Hunt Globally: Deep Research AI Agents for Drug Asset Scouting in Investing, Business Development, and Search & Evaluation
2026-02-16 • Artificial Intelligence
Artificial IntelligenceInformation Retrieval
AI summaryⓘ
The authors explain that most new drug discoveries now come from outside the U.S., especially China, but these innovations are often hidden in many languages and regional sources. Finding these hidden drug assets quickly and completely is very valuable but challenging for current AI tools. They designed a new testing method and created a specialized AI called Bioptic Agent that searches through diverse, multilingual data with fewer mistakes. This AI was tested against other top models and performed much better in finding important drug information. They also found that giving the AI more computing power helps it work even better.
biopharmaceutical innovationdrug asset scoutingpatent filingsmultilingual datadeep research AIF1 scorebenchmarking methodologylarge language models (LLMs)compute resourcesnatural language processing
Authors
Alisa Vinogradova, Vlad Vinogradov, Luba Greenwood, Ilya Yasny, Dmitry Kobyzev, Shoman Kasbekar, Kong Nguyen, Dmitrii Radkevich, Roman Doronin, Andrey Doronichev
Abstract
Bio-pharmaceutical innovation has shifted: many new drug assets now originate outside the United States and are disclosed primarily via regional, non-English channels. Recent data suggests >85% of patent filings originate outside the U.S., with China accounting for nearly half of the global total; a growing share of scholarly output is also non-U.S. Industry estimates put China at ~30% of global drug development, spanning 1,200+ novel candidates. In this high-stakes environment, failing to surface "under-the-radar" assets creates multi-billion-dollar risk for investors and business development teams, making asset scouting a coverage-critical competition where speed and completeness drive value. Yet today's Deep Research AI agents still lag human experts in achieving high-recall discovery across heterogeneous, multilingual sources without hallucinations. We propose a benchmarking methodology for drug asset scouting and a tuned, tree-based self-learning Bioptic Agent aimed at complete, non-hallucinated scouting. We construct a challenging completeness benchmark using a multilingual multi-agent pipeline: complex user queries paired with ground-truth assets that are largely outside U.S.-centric radar. To reflect real deal complexity, we collected screening queries from expert investors, BD, and VC professionals and used them as priors to conditionally generate benchmark queries. For grading, we use LLM-as-judge evaluation calibrated to expert opinions. We compare Bioptic Agent against Claude Opus 4.6, OpenAI GPT-5.2 Pro, Perplexity Deep Research, Gemini 3 Pro + Deep Research, and Exa Websets. Bioptic Agent achieves 79.7% F1 versus 56.2% (Claude Opus 4.6), 50.6% (Gemini 3 Pro + Deep Research), 46.6% (GPT-5.2 Pro), 44.2% (Perplexity Deep Research), and 26.9% (Exa Websets). Performance improves steeply with additional compute, supporting the view that more compute yields better results.

-- Provided material --
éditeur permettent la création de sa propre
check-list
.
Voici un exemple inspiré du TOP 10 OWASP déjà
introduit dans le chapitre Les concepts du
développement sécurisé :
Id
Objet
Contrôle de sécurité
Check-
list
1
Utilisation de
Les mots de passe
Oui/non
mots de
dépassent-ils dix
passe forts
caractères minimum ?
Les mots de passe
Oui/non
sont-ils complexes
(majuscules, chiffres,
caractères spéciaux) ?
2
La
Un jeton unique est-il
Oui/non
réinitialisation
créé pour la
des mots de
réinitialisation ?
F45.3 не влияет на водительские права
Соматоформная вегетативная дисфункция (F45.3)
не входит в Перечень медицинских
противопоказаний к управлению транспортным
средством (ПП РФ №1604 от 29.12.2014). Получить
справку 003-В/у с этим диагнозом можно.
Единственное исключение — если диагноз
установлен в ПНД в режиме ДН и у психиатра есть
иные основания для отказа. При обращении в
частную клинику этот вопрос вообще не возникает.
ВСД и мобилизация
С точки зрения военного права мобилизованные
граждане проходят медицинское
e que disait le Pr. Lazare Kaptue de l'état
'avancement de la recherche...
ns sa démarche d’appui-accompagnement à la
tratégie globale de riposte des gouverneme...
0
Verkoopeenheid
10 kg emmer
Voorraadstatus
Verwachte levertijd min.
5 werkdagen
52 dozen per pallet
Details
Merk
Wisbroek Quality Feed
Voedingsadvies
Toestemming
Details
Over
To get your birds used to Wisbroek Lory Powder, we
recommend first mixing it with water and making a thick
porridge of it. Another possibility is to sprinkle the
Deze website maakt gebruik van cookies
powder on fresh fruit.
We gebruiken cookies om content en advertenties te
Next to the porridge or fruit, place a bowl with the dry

-- Exercise --
Reproduce word for word the part of the drug asset scouting page starting at "Hunt Globally: Deep" and ending at "work even better.".

-- Expected answer --
Hunt Globally: Deep Research AI Agents for Drug Asset Scouting in Investing, Business Development, and Search & Evaluation
2026-02-16 • Artificial Intelligence
Artificial IntelligenceInformation Retrieval
AI summaryⓘ
The authors explain that most new drug discoveries now come from outside the U.S., especially China, but these innovations are often hidden in many languages and regional sources. Finding these hidden drug assets quickly and completely is very valuable but challenging for current AI tools. They designed a new testing method and created a specialized AI called Bioptic Agent that searches through diverse, multilingual data with fewer mistakes. This AI was tested against other top models and performed much better in finding important drug information. They also found that giving the AI more computing power helps it work even better.